Objetivo da atividade:
Responda às perguntas abaixo com base no texto sobre Hedwig and the Angry Inch.
1. Que termo indica um fã de Hedwig?
2. Em qual canção o trabalho de projeção atinge seu auge?
3. Em que estilo foi feita a nova versão de "Sugar Daddy"?

Texto para leitura:
════════

O mais impressionante desta produção é que eles não propuseram simplesmente remontar o espetáculo. Eles decidiram remontar de forma a surpreender até seus maiores fãs. O fenômeno é tão grande que existe o termo “hed-heads” para indicar um fã de Hedwig, como “trekkies” é para Star Trek.
Novas piadas foram inseridas, novos contextos. O cenário, figurino luz e som superam qualquer expectativa de um hed-head. Começando pelo visual de entrada da Hedwig, reproduzindo um figurino do David Bowie da época do Ziggy Stardust – claro que ela desce pendurada do urdimento como Bowie. Daí para frente o figurino e as perucas vão ficando cada vez mais escandalosos enquanto o cenário reproduz o momento parado no tempo em que uma bomba estoura, com direito a diversos efeitos especiais, como um carro que é içado para fora do palco. O trabalho de luz e projeção é deslumbrante e tem seu auge de projeção na canção “Origin of Love” e seu auge de iluminação no reprise do “Wicked Little Town”. Destaque precisa ser dado à nova versão de “Sugar Daddy” no estilo Franz Ferdinand, que dá vontade de levantar e dançar.
Hedwig and the Angry Inch é um daqueles espetáculos que precisam ser vistos por todo mundo e será reproduzido centenas de vezes. Se der para ver uma das melhores produções já realizadas, melhor ainda.

════════

Material fornecido:
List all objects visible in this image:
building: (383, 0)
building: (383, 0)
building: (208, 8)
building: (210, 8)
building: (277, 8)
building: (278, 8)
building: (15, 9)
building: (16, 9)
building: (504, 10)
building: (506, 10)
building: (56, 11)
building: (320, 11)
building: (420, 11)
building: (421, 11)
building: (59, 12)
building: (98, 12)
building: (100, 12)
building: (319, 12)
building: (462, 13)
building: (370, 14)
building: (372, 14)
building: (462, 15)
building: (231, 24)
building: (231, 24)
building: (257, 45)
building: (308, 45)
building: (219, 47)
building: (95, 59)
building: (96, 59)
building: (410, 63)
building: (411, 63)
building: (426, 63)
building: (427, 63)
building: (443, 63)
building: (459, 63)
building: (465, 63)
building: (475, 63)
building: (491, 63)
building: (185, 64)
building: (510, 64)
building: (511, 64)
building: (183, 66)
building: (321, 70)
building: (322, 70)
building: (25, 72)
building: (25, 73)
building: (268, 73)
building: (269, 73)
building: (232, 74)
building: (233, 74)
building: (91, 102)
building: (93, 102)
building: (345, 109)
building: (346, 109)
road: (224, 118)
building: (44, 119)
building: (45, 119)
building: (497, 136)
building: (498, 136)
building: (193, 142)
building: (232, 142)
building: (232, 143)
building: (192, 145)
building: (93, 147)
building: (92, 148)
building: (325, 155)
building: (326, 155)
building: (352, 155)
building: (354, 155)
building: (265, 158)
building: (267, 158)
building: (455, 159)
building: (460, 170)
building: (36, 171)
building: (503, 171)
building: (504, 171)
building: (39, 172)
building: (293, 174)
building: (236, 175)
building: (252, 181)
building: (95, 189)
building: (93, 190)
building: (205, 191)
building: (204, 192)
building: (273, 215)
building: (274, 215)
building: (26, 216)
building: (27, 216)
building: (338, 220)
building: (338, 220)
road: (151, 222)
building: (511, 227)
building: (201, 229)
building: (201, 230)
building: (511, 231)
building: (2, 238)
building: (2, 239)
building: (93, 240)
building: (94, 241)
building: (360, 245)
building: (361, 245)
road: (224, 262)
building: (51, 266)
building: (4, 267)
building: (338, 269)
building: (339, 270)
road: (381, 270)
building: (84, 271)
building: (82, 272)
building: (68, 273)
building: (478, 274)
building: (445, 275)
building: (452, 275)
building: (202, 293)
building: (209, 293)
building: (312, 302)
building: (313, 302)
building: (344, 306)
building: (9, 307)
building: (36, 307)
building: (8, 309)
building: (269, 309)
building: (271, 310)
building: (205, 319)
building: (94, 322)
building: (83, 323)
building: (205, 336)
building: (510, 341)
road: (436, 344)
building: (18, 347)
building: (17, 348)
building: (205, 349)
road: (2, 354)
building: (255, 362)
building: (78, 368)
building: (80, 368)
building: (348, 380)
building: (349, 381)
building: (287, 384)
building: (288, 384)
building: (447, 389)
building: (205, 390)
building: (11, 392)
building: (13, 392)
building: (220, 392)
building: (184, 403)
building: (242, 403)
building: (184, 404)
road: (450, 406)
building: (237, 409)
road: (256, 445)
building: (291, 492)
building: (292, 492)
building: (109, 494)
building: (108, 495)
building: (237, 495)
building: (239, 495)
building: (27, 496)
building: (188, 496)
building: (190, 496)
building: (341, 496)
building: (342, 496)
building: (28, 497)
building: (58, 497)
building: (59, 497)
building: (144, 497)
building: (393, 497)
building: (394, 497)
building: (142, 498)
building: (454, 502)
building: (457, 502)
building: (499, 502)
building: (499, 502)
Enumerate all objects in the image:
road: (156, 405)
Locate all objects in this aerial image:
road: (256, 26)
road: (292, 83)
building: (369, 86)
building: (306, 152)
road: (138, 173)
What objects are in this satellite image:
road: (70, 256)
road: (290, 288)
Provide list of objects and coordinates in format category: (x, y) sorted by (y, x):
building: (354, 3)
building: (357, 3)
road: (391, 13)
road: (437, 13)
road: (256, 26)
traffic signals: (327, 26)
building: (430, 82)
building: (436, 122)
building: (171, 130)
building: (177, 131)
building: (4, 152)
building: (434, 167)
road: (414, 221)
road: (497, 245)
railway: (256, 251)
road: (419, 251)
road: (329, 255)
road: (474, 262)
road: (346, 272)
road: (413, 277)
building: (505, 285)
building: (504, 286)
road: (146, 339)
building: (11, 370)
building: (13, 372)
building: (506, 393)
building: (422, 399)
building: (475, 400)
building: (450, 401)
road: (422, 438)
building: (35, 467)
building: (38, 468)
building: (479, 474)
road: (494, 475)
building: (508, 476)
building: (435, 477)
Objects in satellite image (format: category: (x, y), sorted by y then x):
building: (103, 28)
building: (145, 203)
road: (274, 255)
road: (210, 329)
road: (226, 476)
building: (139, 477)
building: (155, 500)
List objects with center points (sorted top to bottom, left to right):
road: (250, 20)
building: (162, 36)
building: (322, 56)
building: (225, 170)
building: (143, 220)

════════

Resposta:
1. "Hed-heads".
2. Em "Origin of Love".
3. No estilo Franz Ferdinand.